“Bah! Humbug!” was the attitude of Ebenezer Scrooge toward the two gentlemen who came looking for a Christmas donation to help the poor and homeless in the streets of London. “All I want to do is eat, drink and be merry!” was the attitude of the rich fool in Jesus’ parable. Neither the wealthy but miserly Scrooge in Charles Dickens’ classic, A Christmas Carol, nor Jesus’ miserly fool in the Gospel of Luke (Luke 12:16-21), would find good company with Christian stewards who know those attitudes draw us away from God, not closer.
As we await the coming of Jesus at Christmas, the Advent season is the perfect time to reflect on our own attitudes toward the things we possess and our need to share with others who are less fortunate.

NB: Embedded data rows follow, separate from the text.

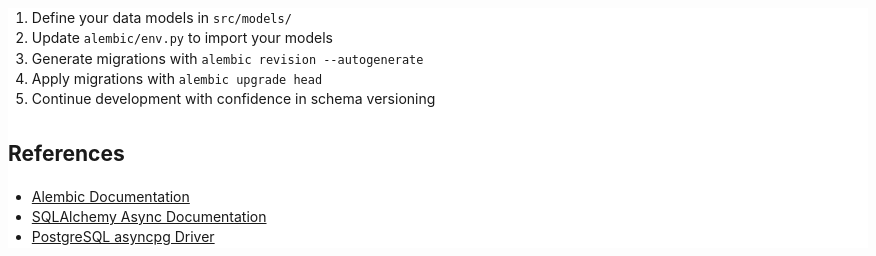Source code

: 1. Define your data models in `src/models/`
2. Update `alembic/env.py` to import your models
3. Generate migrations with `alembic revision --autogenerate`
4. Apply migrations with `alembic upgrade head`
5. Continue development with confidence in schema versioning

## References

- [Alembic Documentation](https://alembic.sqlalchemy.org/)
- [SQLAlchemy Async Documentation](https://docs.sqlalchemy.org/en/20/orm/extensions/asyncio.html)
- [PostgreSQL asyncpg Driver](https://magicstack.github.io/asyncpg/)
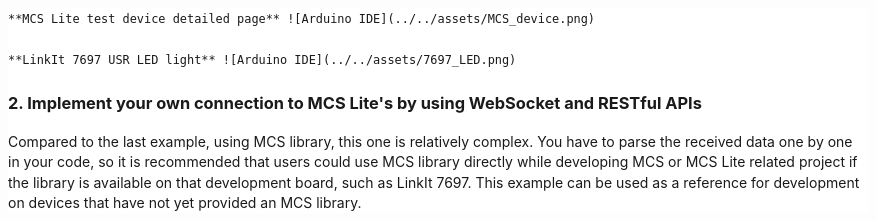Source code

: 	**MCS Lite test device detailed page** ![Arduino IDE](../../assets/MCS_device.png)
	
	**LinkIt 7697 USR LED light** ![Arduino IDE](../../assets/7697_LED.png)
	
	
### 2. Implement your own connection to MCS Lite's by using WebSocket and RESTful APIs
Compared to the last example, using MCS library, this one is relatively complex. You have to parse the received data one by one in your code, so it is recommended that users could use MCS library directly while developing MCS or MCS Lite related project if the library is available on that development board, such as LinkIt 7697. This example can be used as a reference for development on devices that have not yet provided an MCS library.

There is, of course, no season quite so full of wild abundance as the Christmas season. We are entering a joyful, exuberant time, full of music, family, parties, good food and friends. But every Christian steward knows that there is a shadow side to abundance, particularly material abundance, which brings its own challenges. Poverty, in North America and indeed worldwide, is growing, not diminishing. In the United States alone, one in six Americans now lives below the poverty line. The poor among us become invisible and the poverty that overtakes them becomes a scourge that brings a whole host of societal problems such as hunger, homelessness, crime and domestic violence. Moreover, a culture that is focused on consuming more and more and built on satisfying the self and ignoring the needs of other people is a culture that impoverishes the soul. A preoccupation with our own wants and possessions fosters a spiritual poverty that has no room for the Lord at its center. That kind of spiritual poverty neglects the true meaning of Christmas in its joy and abundance. Despite the great spiritual significance of this feast, the season becomes a time of material excess.